*ESTRATTO DEL DOCUMENTO*.
Natalità: senza una grande alleanza tra Stato e imprese, il futuro dell’Italia resta a rischio
21 Ottobre 2025
I nuovi dati Istat sulla natalità confermano una verità che ormai non possiamo più ignorare: l’Italia continua a “perdere” figli, e con essi perde futuro. La crisi demografica non è una questione statistica, ma una vera e propria emergenza nazionale che tocca la sostenibilità economica, sociale e culturale del Paese.
L’Osservatorio sulla Crisi Demografica della Fondazione Magna Carta propone una grande alleanza per le nascite, che coinvolga Governo, enti locali, Pubblica Amministrazione, terzo settore e mondo delle imprese.
Solo un’azione corale e coordinata può affrontare le radici profonde di questo declino.
Le nostre ricerche mostrano come il desiderio di genitorialità tra i giovani italiani non sia scomparso. Al contrario, molti di loro dichiarano di volere figli, ma si scontrano con ostacoli materiali e culturali: la precarietà lavorativa, la necessità di implementare sempre di più le politiche di conciliazione e i servizi per l’infanzia; e una cultura che spesso considera la maternità o la paternità come un freno, anziché un valore sociale condiviso.

*DATI ESTRATTI*.
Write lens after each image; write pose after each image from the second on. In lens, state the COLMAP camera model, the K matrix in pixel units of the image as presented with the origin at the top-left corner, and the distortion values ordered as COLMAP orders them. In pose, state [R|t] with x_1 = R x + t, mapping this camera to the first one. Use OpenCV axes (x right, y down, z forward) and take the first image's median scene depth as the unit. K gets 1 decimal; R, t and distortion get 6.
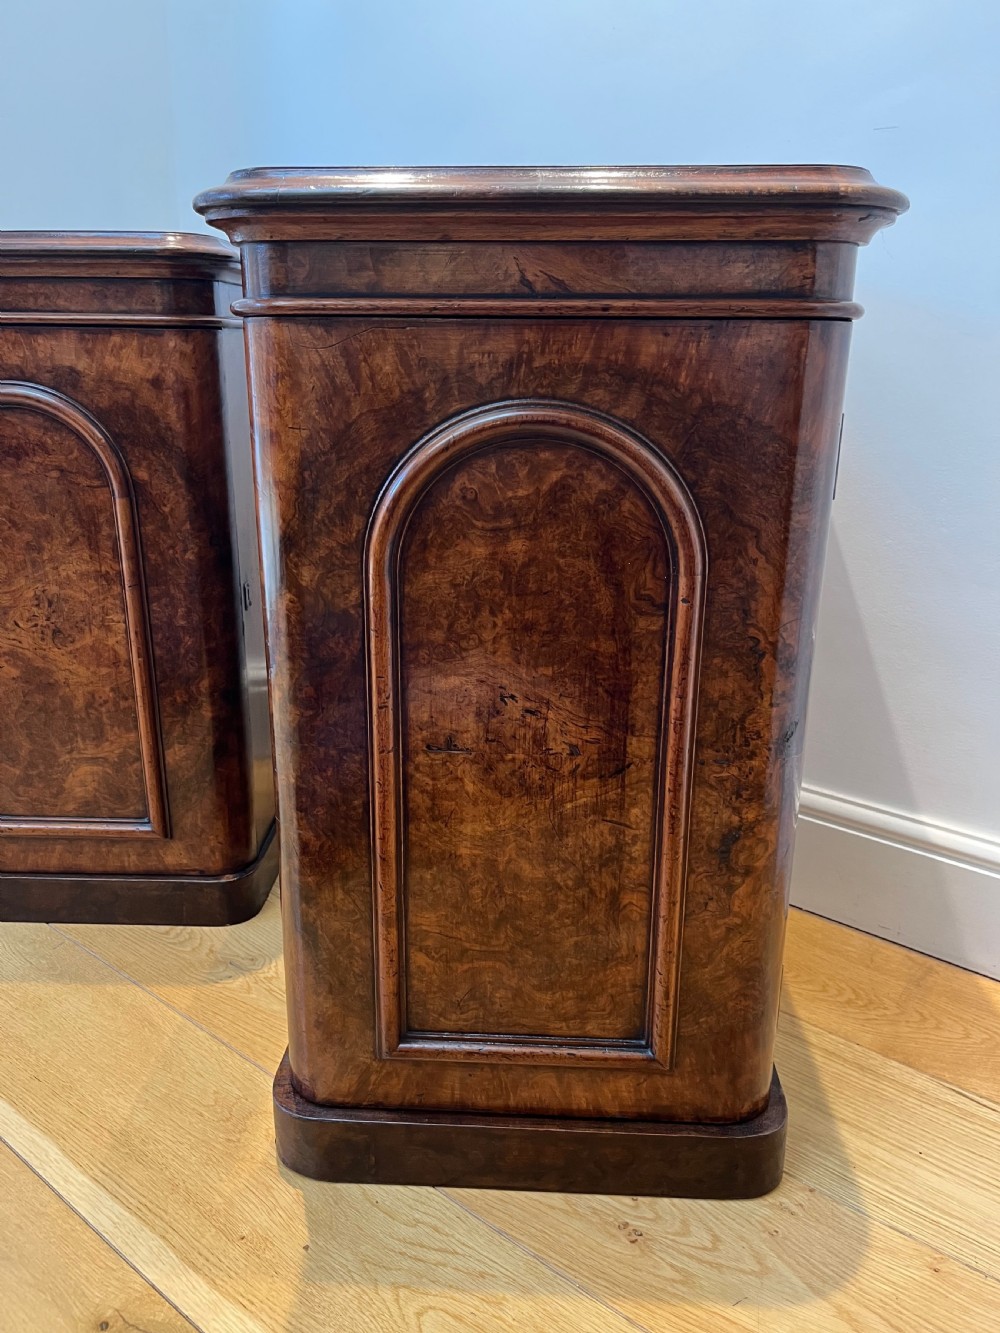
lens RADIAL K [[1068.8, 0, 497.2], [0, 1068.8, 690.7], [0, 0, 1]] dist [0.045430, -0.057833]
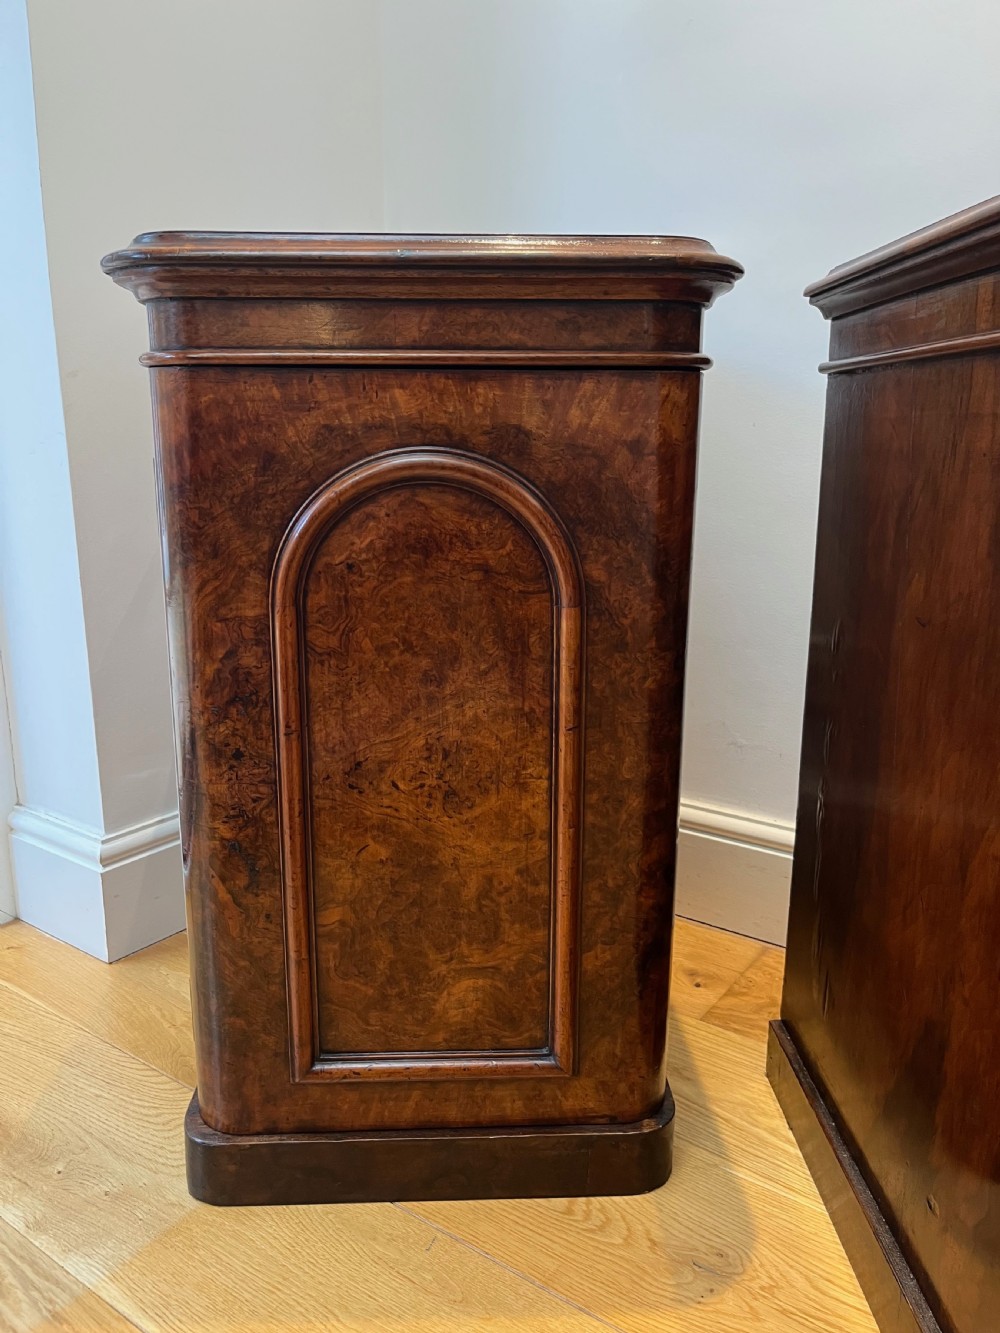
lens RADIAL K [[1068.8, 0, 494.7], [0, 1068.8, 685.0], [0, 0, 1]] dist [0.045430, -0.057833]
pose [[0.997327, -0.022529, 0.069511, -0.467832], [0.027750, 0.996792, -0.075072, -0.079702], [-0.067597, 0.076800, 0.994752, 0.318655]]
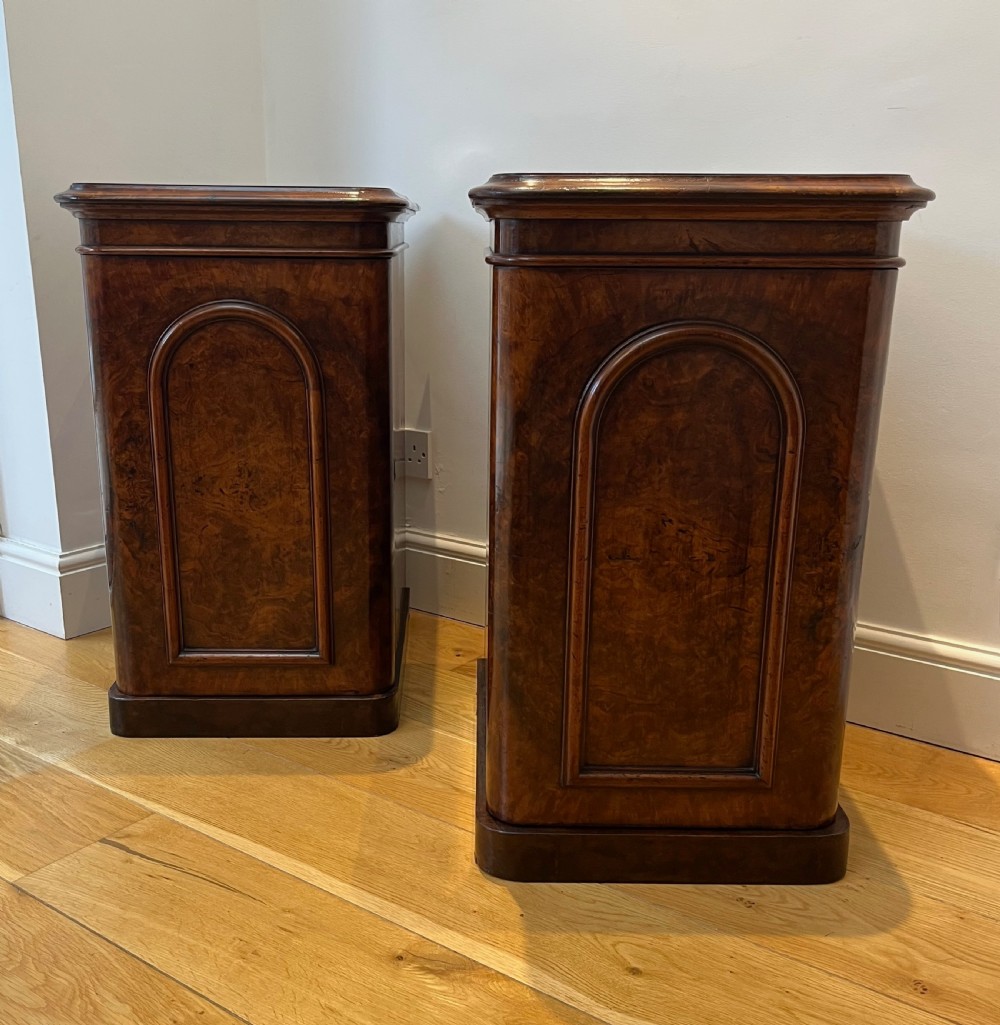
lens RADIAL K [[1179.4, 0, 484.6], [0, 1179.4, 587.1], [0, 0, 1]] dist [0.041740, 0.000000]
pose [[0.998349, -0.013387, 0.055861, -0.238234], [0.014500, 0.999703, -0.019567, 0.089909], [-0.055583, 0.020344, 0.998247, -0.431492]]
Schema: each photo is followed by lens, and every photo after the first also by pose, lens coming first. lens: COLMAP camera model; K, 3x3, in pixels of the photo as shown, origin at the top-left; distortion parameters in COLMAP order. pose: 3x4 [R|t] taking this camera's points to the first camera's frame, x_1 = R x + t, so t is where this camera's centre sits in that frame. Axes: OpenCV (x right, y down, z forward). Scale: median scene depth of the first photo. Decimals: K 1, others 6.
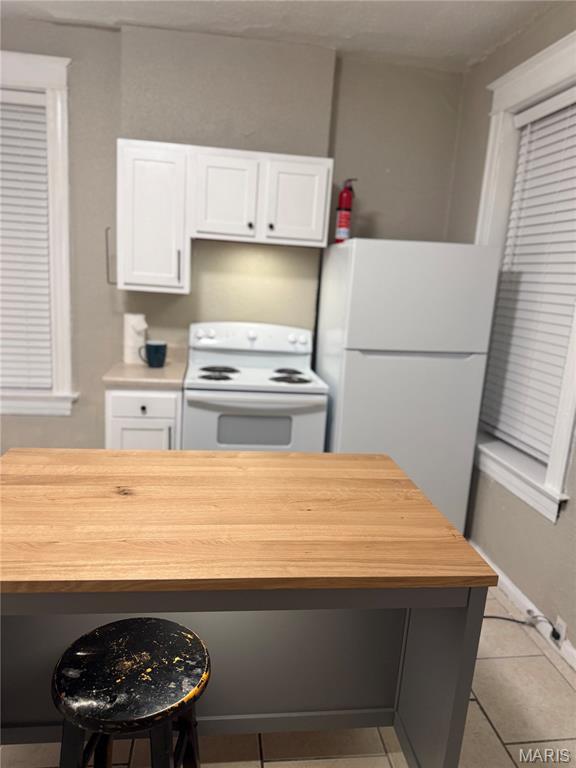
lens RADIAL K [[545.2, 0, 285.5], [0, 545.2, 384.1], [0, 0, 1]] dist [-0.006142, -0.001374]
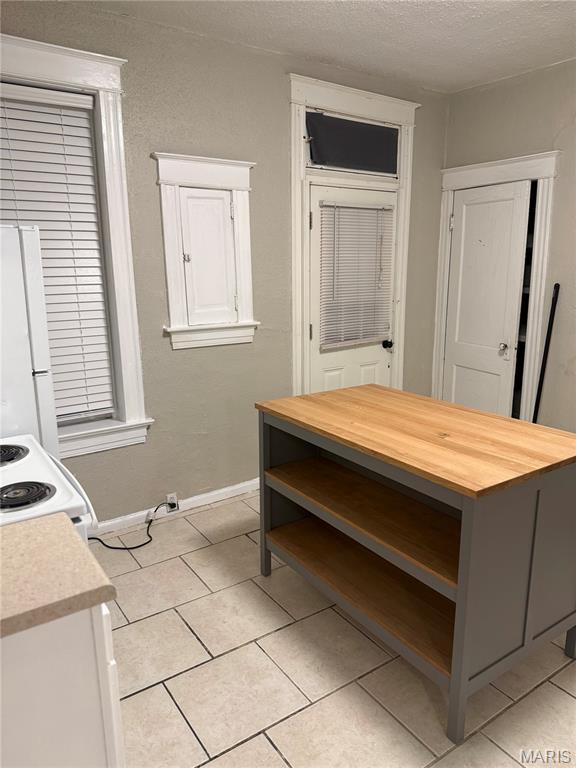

*COSA FARE*.
1 – Nel testo sulla natalità, chi propone una grande alleanza per le nascite?
2 – Prosegui il testo sulla natalità in Italia a partire dall'ultima frase riportata.

*RISULTATI*.
1 – L'Osservatorio sulla Crisi Demografica della Fondazione Magna Carta.

2 –
Rimettere la natalità al centro dell’agenda pubblica non significa invadere la sfera privata, ma garantire le condizioni affinché la scelta di mettere al mondo figli non diventi un lusso o un rischio.
Serve una visione di lungo periodo, che unisca politiche economiche, sociali e culturali in un progetto comune.
Rimuovere gli ostacoli alla genitorialità è un dovere verso le prossime generazioni, ma anche un investimento nella sostenibilità stessa del nostro sistema.
Non c’è futuro senza vita, e non c’è vita senza una comunità che la accolga e la protegga.